Am späten Nachmittag meldet sich der Jetlag. Wir fahren mit dem Boot zurück zum Ausgangspunkt am „Mandarin Oriental“ und laufen einen Kilometer zum Hotel zurück. Unterwegs noch ein schnell ein frisch gepresster Ananas-Saft und ein Schälchen Reis mit Ente. Dann folgt die Abkühlung im Hotel-Pool und ein „Nickerchen“. Wir sind leicht „breit“.
Erst nach 20 Uhr machen wir uns noch einmal auf den Weg, um die nähere Umgebung anzuschauen. Das Rotlicht-Viertel ist „um die Ecke“, aber es sind mehr Dirnen als Freier zu sehen. Das Geschäft läuft schlecht.

Nach einem ausgiebigen asiatischen Frühstück im Hotel bestiegen wir wieder das Tuktuk und fuhren zum Chao Phraya. Ziel des 4. Tages war der Große Palast. Die prachtvolle Anlage beherbergt viele kunstvolle Tempel und Gebäude in unterschiedlichen architektonischen Stilrichtungen. Der Prunkbau war die offizielle Residenz der Könige von Siam in Bangkok vom Ende des 18. Jahrhunderts bis zur Mitte des 20. Jahrhunderts. Nach dem Tod von König Ananda Mahidol (Rama VIII.) 1946 im Borom-Phiman-Palast beschloss König Bhumibol Adulyadej (Rama IX.) die Verlegung der Residenz in den Chitralada-Palast.

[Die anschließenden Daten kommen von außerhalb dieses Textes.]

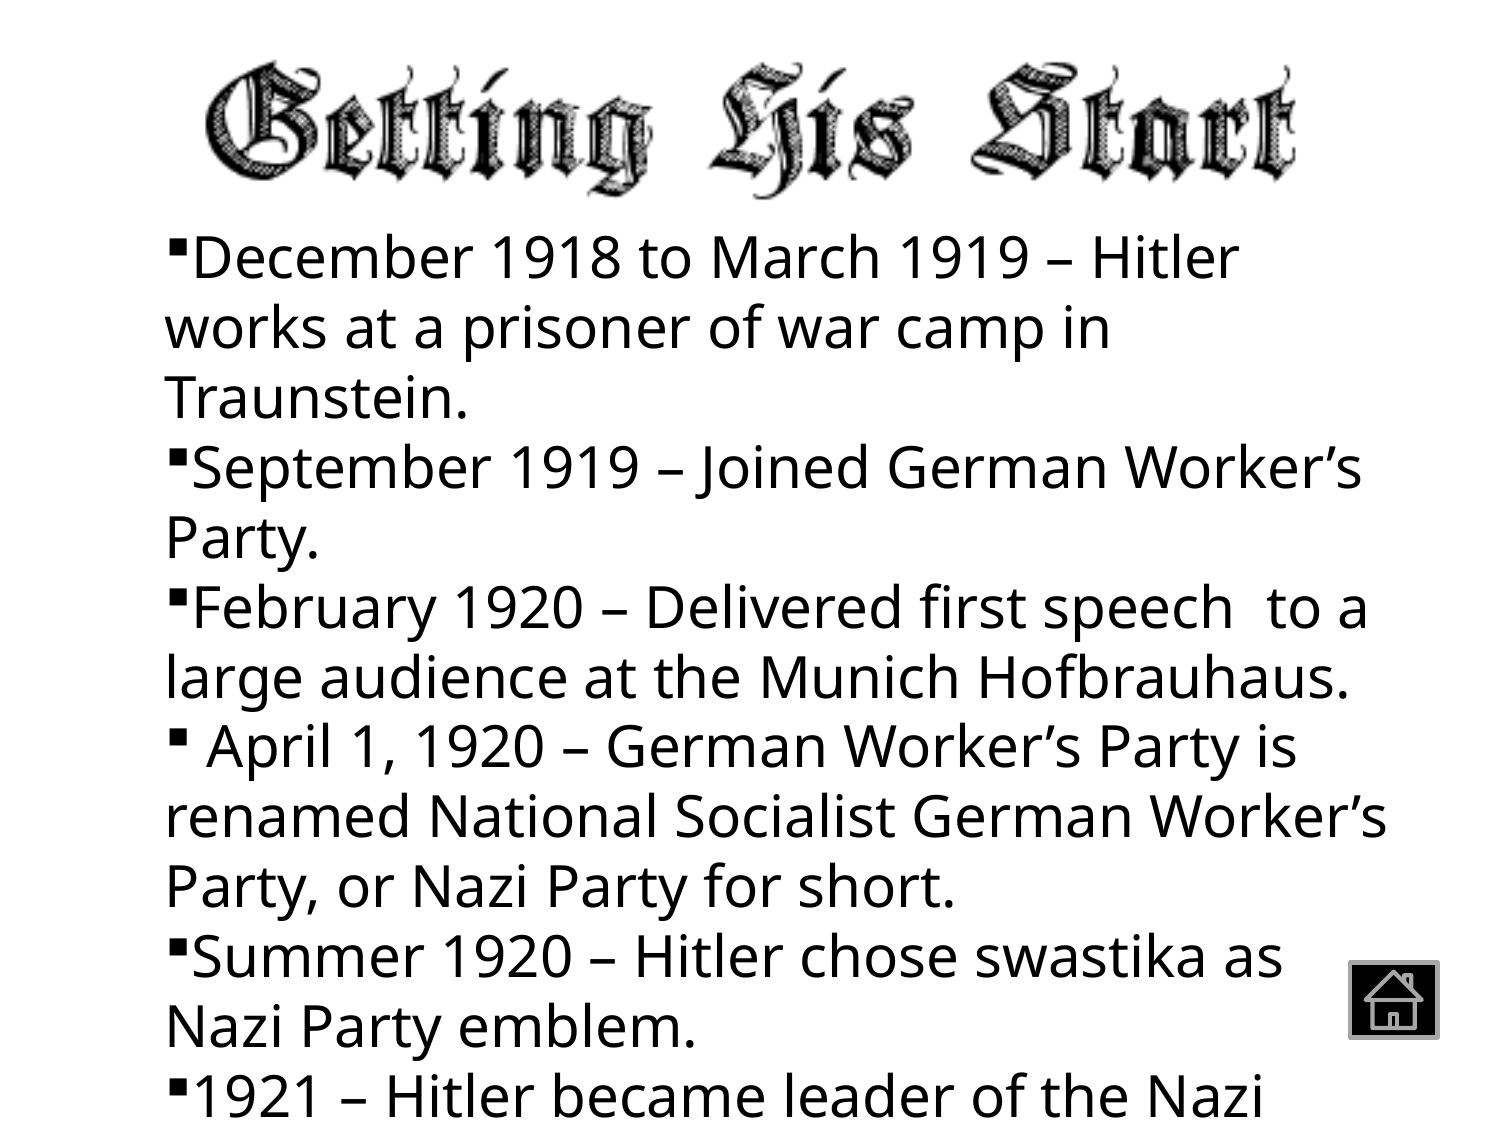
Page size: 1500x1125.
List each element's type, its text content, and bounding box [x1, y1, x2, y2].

text_box December 1918 to March 1919 – Hitler works at a prisoner of war camp in Traunstein. September 1919 – Joined German Worker’s Party. February 1920 – Delivered first speech to a large audience at the Munich Hofbrauhaus. April 1, 1920 – German Worker’s Party is renamed National Socialist German Worker’s Party, or Nazi Party for short. Summer 1920 – Hitler chose swastika as Nazi Party emblem. 1921 – Hitler became leader of the Nazi Party. Early 1923 – Planned to overthrow German Weimer Republic. [149, 212, 1413, 1125]
picture [125, 17, 1376, 263]
text_box [1348, 960, 1440, 1040]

Reiche Goldverzierungen, reflektierende Dächer und Bildnisse Buddhas sind überall zu sehen. Der wunderbare Wat Phra Kaeo liegt im Zentrum der Anlage. Der Tempel ist eine wahre Schatzkammer der thailändischen Künste und Heimat des sogenannten Smaragd-Buddhas, dem in Thailand meist verehrten Buddha-Bildnis. Aber auch eine ständige Ausstellung von königlichen Insignien, Ehrenzeichen, Medaillen und Münzen ist sehr sehenswert. Es lohnt unbedingt, einen Führer zu nehmen! Wichtig: Lange Hosen sind unumgänglich, die holde Weiblichkeit sollte ebenfalls Kleidung tragen, die Beine und Arme bedeckt! Sonst ist kein Reinkommen. Es gibt zwei Eingänge, der linke ist nur für Thailänder.

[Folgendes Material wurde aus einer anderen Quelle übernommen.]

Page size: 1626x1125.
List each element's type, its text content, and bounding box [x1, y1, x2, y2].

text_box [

Die offiziell angebotenen Halbtages-Touren sind mit saftigen Preisen behaftet! Wirklich nur für Reisende geeignet, die von gar nichts eine Peilung haben!! Wer sich auf Schusters Rappen begibt und einer Führung in Englisch geistig folgen kann, kommt pro Person locker mit 7-8 Euro aus.

Anschließend haben wir im Backpacker-Bezirk Bangkoks mal nach dem Rechten geschaut. Die Khao San Road ist das Mekka aller Traveller. Hier gibt es preiswert bis billigste Quartiere (Schlafsaal) in Hülle und Fülle. Aber angesichts des Hotel-Preisniveaus kann man auch getrost hochherrschaftlich nächtigen. Die Khao San Road (Straße des ungekochten Reises) ist eine rund 400 Meter lange Straße im Bangkoker Stadtteil Banglamphu und liegt etwa einen Kilometer nordöstlich von Königspalast und Wat Phra Kaeo.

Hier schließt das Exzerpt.